======== Data for this exercise
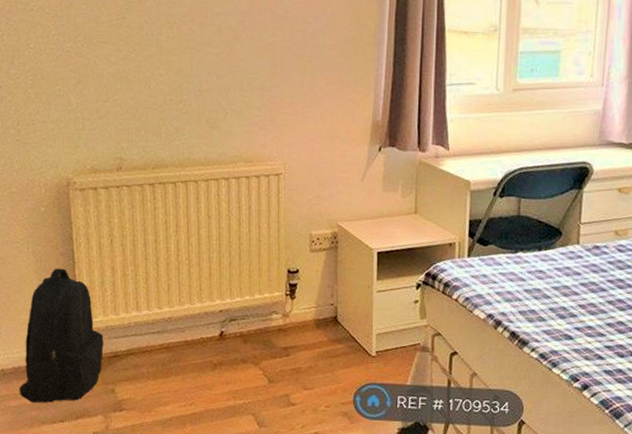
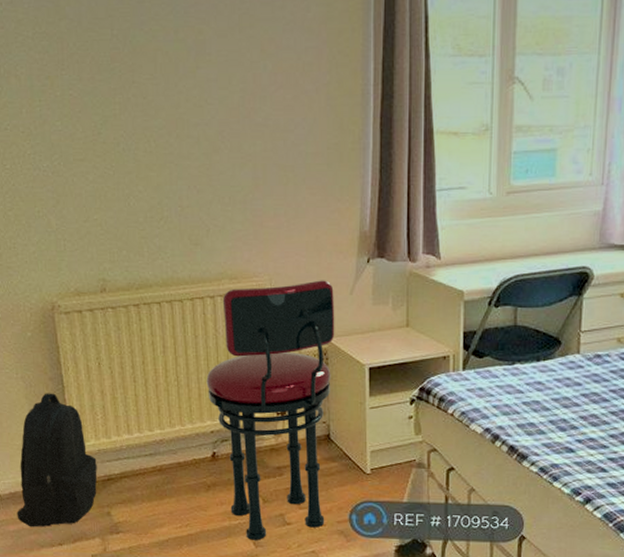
stool: none [217,166,346,421] -> present [206,280,335,540]

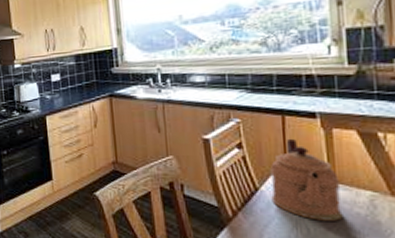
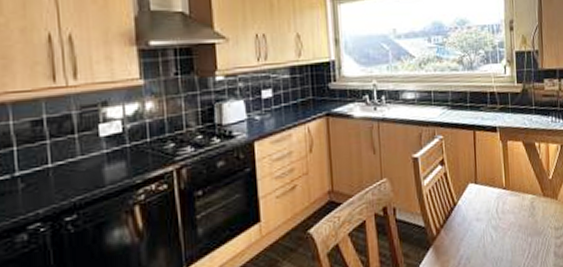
coffeepot: present [271,138,343,221] -> none [465,152,515,227]

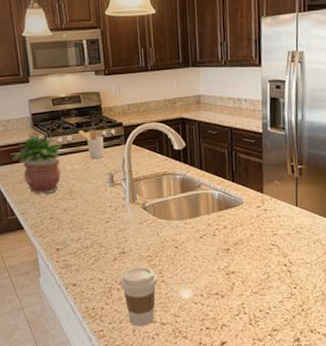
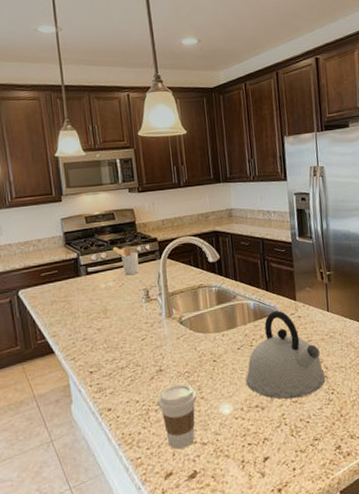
potted plant: present [12,131,64,194] -> none [43,250,97,315]
kettle: none [206,202,289,290] -> present [245,311,326,399]

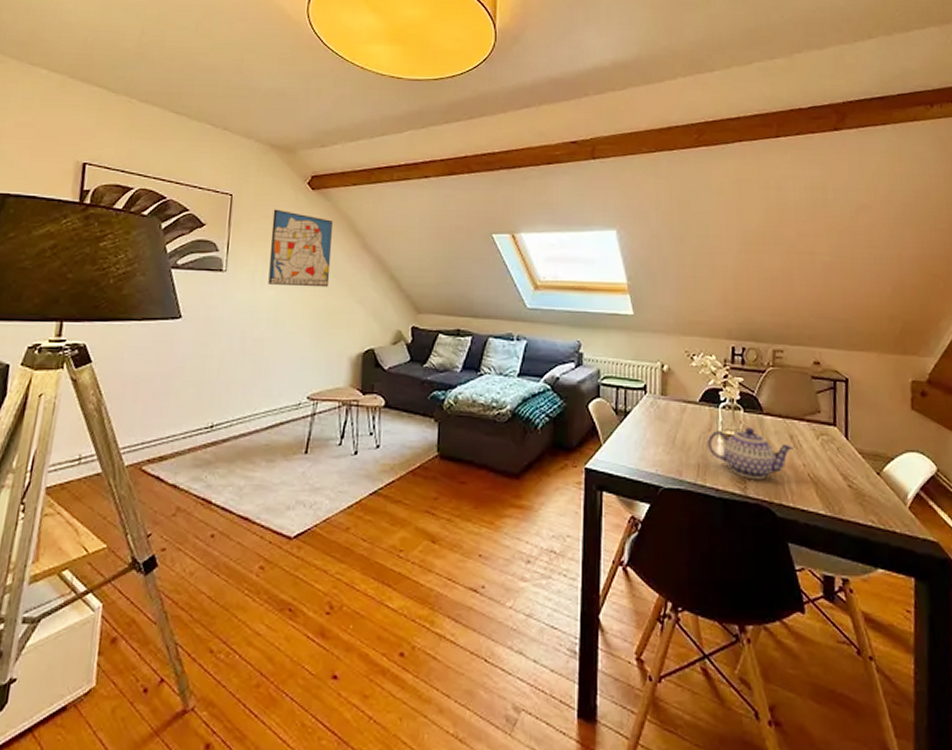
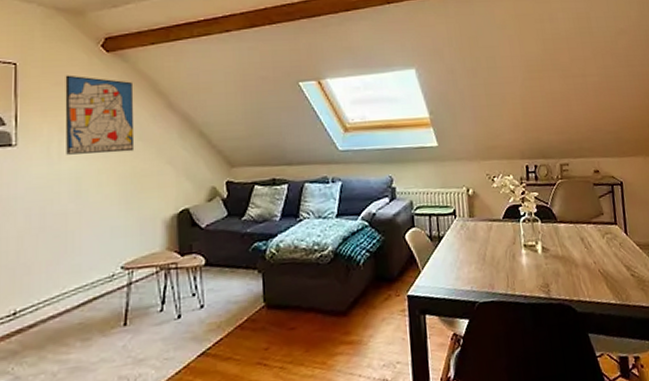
teapot: present [708,427,795,480] -> none [513,236,586,283]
================
Any picture in the listing is to be omitted. Return exactly the lines from the one containing "potted plant: present" through its last line, both included, and only those.

potted plant: present [12,131,64,194] -> none [43,250,97,315]
kettle: none [206,202,289,290] -> present [245,311,326,399]

teapot: present [708,427,795,480] -> none [513,236,586,283]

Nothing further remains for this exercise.